Study material
┄┄┄┄┄┄┄┄┄┄
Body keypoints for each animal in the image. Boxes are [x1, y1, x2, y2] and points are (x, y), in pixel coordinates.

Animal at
┄┄┄┄┄┄┄┄┄┄
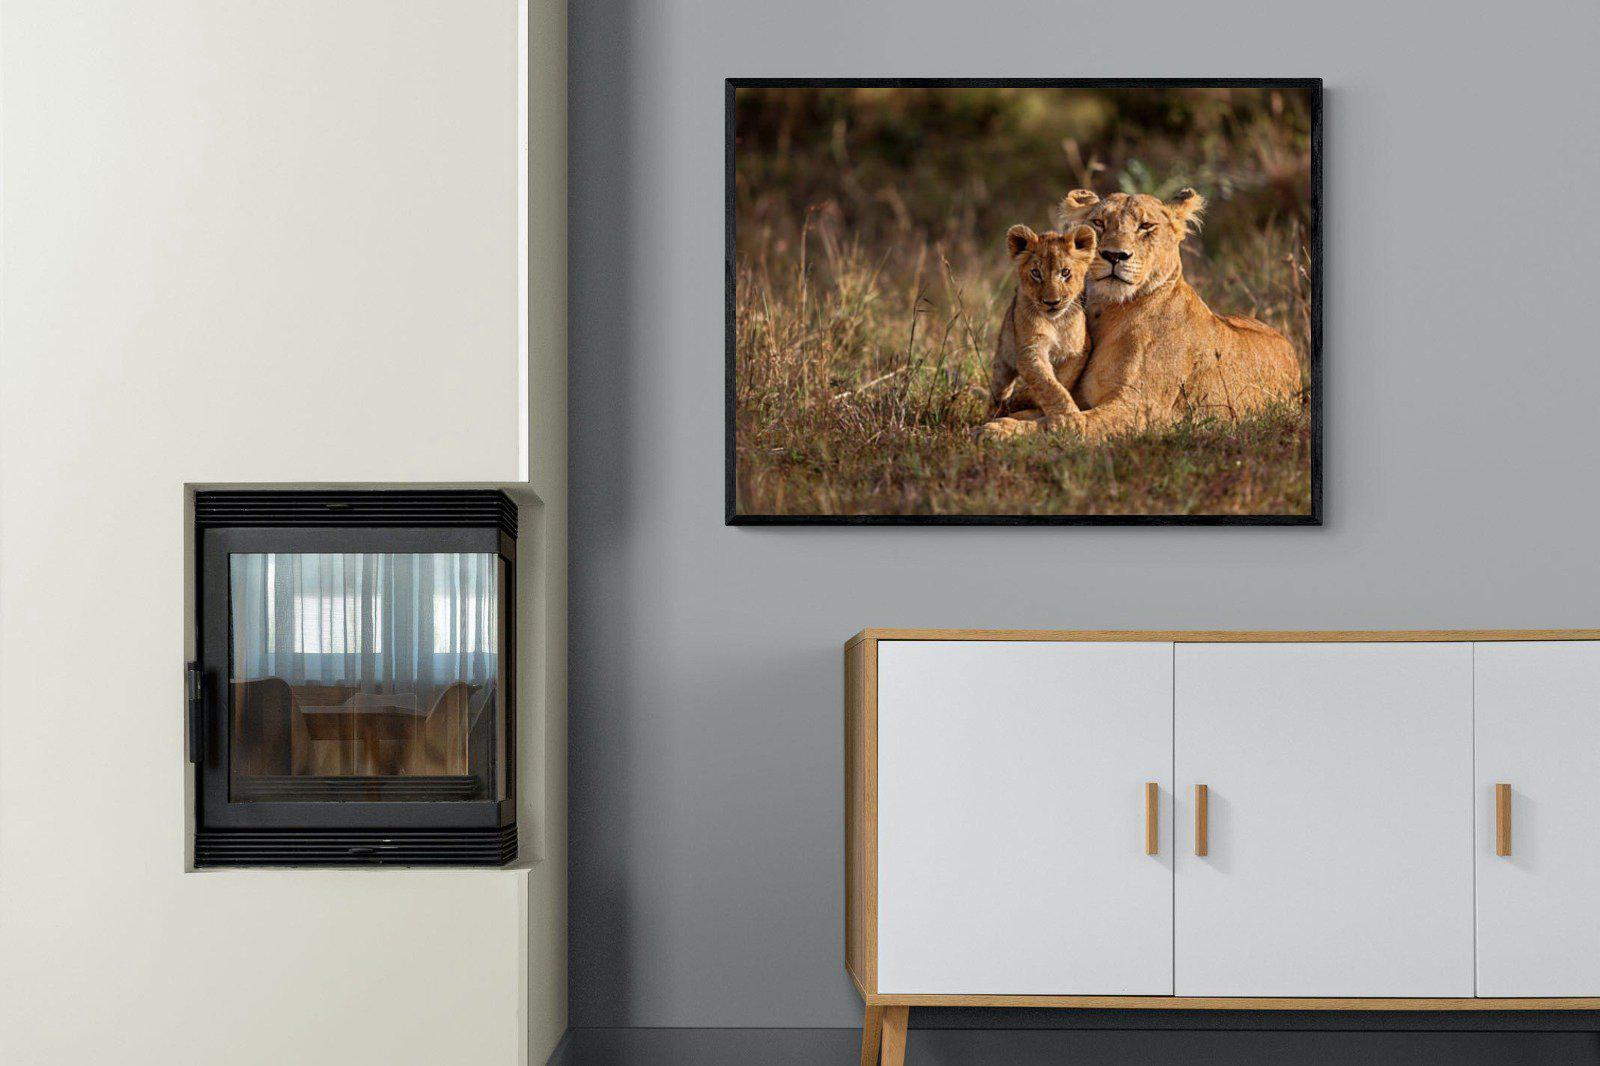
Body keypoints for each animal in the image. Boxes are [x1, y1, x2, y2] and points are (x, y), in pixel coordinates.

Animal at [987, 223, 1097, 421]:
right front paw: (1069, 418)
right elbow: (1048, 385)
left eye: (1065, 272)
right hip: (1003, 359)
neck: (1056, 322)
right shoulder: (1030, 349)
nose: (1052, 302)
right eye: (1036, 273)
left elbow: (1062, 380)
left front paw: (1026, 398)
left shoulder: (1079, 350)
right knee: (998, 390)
┄┄┄┄┄┄┄┄┄┄
Problem
Each line above from the one with "nose: (1052, 302)" up to and including the one with "right knee: (998, 390)" must be set down exactly, and no line outside that span may appear.

Output
nose: (1052, 302)
right eye: (1036, 273)
left elbow: (1062, 380)
left front paw: (1026, 398)
left shoulder: (1079, 350)
right knee: (998, 390)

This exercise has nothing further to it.